I suspect Tim Buckley wants to take a step back and see which way the wind blows for the next couple of years. Because the fact is, people are waking up. The word is out, thanks in no small part to people like US Presidential candidate Vivek Ramaswamy (he breaks the issue down succinctly in these two short clips from Timcast IRL: here and here) and, as always, the oddball Boomers who run the world have underestimated the power of the internet – it’s small wonder, most of them probably still think we get our news from CNBC like they do.

Just this last week I received my annual client satisfaction survey from my asset management company (the New Zealand government forces us to save for retirement but does not allow us to manage our own funds, as is possible here in Australia, so I still have a portion of my retirement savings under institutional management back home).

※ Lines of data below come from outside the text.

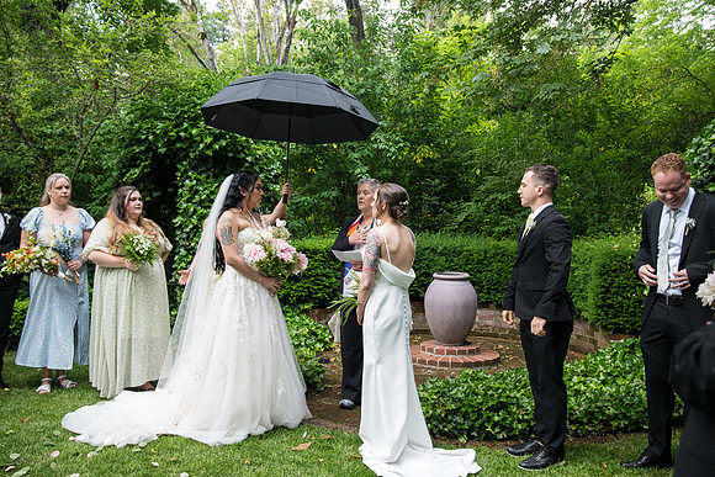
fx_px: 616
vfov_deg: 42.3
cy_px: 238
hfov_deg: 60.3
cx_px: 358
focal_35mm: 31
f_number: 4
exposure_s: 1/400
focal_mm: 31
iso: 1000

One of the questions was: ‘Did you know that we consider ESG when investing your money?’

I had been anticipating this question, as they asked it last year as well, only back then I was less impassioned about the whole thing and merely told them I thought ESG was corporate communism. This time I let them have it with both barrels.

‘You are mismanaging my money,’ I told them. ‘You are in dereliction of your fiduciary responsibility and when this whole sorry scam is finally exposed, you will be held accountable.’

I wonder, has Tim Buckley been receiving similar feedback from Vanguard’s customer satisfaction surveys?